- _Текст_
Алексей Щусев. Архитектор № 1 — страница 32 из 84

Помнится, видение всей композиции мне явилось ночью, и вполне ясно представились мне два панно, третье в моем воображении развилось позже, дня через три. Мне так отчетливо представились композиции и даже вся раскраска, что, я помню, сразу бегло нарисовал панно на листах блока и раскрасил акварелью, чтобы спешно зафиксировать то, что мне представилось.

Мне сразу представились композиции на три темы, по моему мнению, соответствовавшие заданию: город, деревня и промысел, и лишь много позже пришли в голову композиции двух остальных панно, требовавших чисто декоративного разрешения, а не сюжетного…

Я считал несвоевременной работу по третьей композиции до того, пока два первых проекта не пройдут через жюри. Закончив их, я в тяжелых белых рамах поставил их на мольберте в мастерской и, конечно, с волнением ждал прежде всего, как всегда строгой оценки Воли Мекка, посредника в заказе. Он пришел смотреть проекты не один, а с художником Нестеровым и поднявшись с ним в мастерскую, просил меня оставить их одних. Я вполне понял мотив этого желания обменяться впечатлениями без присутствия автора. Когда оба спустились ко мне в кабинет с довольными лицами, высказывая свое полное одобрение, это было для меня уже радостным предзнаменованием, что и на жюри правления проекты будут одобрены.

- _Аннотации рамок элементов_
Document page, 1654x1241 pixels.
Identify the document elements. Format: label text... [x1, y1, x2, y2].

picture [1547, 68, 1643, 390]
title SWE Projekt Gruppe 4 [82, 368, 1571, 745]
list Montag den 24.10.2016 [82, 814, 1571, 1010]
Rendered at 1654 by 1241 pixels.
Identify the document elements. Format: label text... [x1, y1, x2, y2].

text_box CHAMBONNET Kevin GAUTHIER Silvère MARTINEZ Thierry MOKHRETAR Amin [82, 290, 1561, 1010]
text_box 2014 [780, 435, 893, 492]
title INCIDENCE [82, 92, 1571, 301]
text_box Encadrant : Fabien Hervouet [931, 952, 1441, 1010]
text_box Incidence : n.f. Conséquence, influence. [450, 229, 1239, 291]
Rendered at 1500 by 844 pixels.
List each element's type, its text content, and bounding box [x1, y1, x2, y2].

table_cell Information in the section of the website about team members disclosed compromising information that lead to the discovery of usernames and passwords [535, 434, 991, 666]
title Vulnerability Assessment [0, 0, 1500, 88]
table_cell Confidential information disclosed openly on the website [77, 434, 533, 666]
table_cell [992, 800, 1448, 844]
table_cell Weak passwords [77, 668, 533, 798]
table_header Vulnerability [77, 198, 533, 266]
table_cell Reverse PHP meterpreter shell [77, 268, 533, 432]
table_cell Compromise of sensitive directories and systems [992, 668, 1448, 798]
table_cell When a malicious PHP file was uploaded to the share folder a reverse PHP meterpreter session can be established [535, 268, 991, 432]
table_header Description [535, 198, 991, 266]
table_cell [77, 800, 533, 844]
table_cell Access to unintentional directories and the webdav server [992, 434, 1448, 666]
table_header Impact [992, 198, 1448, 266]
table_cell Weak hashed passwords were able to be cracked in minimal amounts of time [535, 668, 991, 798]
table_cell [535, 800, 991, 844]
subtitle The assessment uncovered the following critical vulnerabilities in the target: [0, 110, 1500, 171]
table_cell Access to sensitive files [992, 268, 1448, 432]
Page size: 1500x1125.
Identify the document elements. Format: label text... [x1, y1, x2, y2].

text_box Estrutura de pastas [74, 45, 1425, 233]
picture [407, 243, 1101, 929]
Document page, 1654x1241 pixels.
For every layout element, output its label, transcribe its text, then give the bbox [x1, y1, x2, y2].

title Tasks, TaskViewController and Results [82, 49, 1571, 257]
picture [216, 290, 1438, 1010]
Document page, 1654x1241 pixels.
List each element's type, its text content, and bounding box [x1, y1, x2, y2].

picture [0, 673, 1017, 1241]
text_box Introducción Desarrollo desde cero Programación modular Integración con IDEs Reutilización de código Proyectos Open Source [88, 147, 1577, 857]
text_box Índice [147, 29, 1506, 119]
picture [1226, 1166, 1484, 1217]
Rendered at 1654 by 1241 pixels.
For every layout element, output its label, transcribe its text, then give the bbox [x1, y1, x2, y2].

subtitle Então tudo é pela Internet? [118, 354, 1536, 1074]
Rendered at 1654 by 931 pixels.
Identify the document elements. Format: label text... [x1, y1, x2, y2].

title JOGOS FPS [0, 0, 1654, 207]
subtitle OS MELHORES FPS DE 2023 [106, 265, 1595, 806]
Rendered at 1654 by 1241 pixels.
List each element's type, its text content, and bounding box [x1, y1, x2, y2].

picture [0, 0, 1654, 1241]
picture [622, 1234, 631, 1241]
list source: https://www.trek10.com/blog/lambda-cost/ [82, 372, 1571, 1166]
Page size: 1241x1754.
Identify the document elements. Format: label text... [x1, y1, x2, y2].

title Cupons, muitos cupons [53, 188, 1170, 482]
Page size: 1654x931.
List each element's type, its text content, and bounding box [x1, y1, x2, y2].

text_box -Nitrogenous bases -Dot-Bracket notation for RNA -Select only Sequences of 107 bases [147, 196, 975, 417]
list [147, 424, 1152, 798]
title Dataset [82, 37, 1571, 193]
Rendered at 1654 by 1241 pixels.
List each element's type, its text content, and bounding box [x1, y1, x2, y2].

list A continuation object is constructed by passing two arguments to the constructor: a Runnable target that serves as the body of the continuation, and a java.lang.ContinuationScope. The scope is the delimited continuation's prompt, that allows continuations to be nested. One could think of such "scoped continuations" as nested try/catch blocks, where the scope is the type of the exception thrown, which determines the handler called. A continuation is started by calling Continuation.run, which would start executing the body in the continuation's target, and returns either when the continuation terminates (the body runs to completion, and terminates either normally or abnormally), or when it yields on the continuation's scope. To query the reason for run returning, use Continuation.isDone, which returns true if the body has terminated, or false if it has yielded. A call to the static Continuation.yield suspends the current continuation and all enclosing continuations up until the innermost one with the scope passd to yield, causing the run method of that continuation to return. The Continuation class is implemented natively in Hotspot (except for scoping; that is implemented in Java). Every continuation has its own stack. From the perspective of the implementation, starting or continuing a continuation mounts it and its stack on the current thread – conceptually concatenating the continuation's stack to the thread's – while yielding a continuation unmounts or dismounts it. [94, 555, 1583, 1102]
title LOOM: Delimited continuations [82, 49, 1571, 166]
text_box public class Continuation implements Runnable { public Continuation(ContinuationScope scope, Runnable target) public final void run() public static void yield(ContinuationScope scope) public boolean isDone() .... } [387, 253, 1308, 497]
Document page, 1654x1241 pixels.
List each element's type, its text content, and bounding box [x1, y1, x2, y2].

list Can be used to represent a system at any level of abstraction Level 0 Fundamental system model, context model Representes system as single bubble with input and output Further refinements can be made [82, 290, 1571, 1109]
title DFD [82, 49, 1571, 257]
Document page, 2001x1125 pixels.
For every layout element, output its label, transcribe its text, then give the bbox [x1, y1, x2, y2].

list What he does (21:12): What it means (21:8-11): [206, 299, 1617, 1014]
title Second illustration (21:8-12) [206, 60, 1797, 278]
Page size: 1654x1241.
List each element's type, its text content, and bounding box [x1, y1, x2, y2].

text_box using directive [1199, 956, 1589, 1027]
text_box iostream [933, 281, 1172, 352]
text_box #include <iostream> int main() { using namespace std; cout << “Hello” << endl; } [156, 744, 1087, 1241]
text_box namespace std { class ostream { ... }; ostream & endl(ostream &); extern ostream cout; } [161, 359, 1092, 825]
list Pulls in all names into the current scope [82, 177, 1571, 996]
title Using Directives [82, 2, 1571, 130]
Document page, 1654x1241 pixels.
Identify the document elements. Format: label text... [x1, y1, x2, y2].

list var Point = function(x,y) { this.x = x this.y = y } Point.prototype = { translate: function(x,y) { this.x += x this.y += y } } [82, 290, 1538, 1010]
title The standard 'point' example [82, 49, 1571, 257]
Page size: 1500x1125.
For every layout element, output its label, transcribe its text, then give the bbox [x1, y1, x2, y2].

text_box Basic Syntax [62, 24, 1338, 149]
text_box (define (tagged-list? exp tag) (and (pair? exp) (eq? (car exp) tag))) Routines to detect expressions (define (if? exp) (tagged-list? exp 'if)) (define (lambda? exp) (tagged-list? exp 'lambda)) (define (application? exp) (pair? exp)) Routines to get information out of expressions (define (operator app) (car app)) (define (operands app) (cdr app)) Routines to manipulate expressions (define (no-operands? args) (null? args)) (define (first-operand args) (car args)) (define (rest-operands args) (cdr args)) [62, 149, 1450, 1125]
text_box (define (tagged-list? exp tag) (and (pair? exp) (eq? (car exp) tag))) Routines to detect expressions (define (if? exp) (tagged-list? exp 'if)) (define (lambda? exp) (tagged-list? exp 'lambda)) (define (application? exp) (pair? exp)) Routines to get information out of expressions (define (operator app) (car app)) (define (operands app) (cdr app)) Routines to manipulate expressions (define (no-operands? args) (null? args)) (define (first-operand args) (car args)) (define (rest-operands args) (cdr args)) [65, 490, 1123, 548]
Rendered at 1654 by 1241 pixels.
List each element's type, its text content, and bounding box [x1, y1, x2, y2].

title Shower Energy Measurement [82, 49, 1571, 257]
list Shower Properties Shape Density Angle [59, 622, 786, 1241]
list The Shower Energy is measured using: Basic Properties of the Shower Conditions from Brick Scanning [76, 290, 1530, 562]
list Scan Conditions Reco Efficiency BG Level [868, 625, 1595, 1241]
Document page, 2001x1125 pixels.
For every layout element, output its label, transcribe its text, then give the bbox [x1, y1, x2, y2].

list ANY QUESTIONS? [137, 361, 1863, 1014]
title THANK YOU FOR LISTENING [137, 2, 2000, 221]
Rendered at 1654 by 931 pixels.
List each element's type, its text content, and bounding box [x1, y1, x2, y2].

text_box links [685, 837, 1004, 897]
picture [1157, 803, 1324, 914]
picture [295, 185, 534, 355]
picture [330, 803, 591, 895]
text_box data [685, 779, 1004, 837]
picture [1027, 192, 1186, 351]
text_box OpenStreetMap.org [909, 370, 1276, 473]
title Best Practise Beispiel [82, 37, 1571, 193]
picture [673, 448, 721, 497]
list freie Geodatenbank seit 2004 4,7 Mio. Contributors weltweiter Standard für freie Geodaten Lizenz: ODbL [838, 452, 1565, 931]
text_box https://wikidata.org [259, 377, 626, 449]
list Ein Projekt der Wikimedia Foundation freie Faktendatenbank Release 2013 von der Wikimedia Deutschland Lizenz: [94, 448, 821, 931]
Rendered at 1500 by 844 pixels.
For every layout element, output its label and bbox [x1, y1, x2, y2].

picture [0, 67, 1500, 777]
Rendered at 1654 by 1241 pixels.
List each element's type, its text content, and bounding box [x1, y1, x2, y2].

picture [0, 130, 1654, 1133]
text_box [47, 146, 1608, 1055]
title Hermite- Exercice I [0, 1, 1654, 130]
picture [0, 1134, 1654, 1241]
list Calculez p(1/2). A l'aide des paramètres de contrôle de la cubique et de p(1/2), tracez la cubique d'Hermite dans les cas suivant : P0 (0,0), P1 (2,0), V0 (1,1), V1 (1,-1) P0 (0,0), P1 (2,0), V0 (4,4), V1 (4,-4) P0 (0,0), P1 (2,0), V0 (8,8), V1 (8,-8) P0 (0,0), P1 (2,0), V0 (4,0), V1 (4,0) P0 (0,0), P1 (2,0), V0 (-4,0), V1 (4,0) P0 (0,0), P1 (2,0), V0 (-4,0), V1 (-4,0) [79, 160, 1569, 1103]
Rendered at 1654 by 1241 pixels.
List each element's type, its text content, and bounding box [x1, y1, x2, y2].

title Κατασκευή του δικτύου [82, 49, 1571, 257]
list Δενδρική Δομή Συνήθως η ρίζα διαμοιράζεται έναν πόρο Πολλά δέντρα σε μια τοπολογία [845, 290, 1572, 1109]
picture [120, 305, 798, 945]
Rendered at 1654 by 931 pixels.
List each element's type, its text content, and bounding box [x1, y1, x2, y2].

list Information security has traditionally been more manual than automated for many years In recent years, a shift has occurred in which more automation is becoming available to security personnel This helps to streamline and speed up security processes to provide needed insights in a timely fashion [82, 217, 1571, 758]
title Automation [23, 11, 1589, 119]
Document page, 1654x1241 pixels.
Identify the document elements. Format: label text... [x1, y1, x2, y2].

- _Письменное задание 1_
С кем, согласно тексту о работе над панно, Воля Мекк пришёл смотреть проекты?
- _Письменное задание 2_
Перепишите дословно фрагмент текста о работе над панно от слов «Я считал несвоевременной» до слов «проекты будут одобрены.» включительно.

- _Решение задания 1_
С художником Нестеровым.

- _Решение задания 2_
Я считал несвоевременной работу по третьей композиции до того, пока два первых проекта не пройдут через жюри. Закончив их, я в тяжелых белых рамах поставил их на мольберте в мастерской и, конечно, с волнением ждал прежде всего, как всегда строгой оценки Воли Мекка, посредника в заказе. Он пришел смотреть проекты не один, а с художником Нестеровым и поднявшись с ним в мастерскую, просил меня оставить их одних. Я вполне понял мотив этого желания обменяться впечатлениями без присутствия автора. Когда оба спустились ко мне в кабинет с довольными лицами, высказывая свое полное одобрение, это было для меня уже радостным предзнаменованием, что и на жюри правления проекты будут одобрены.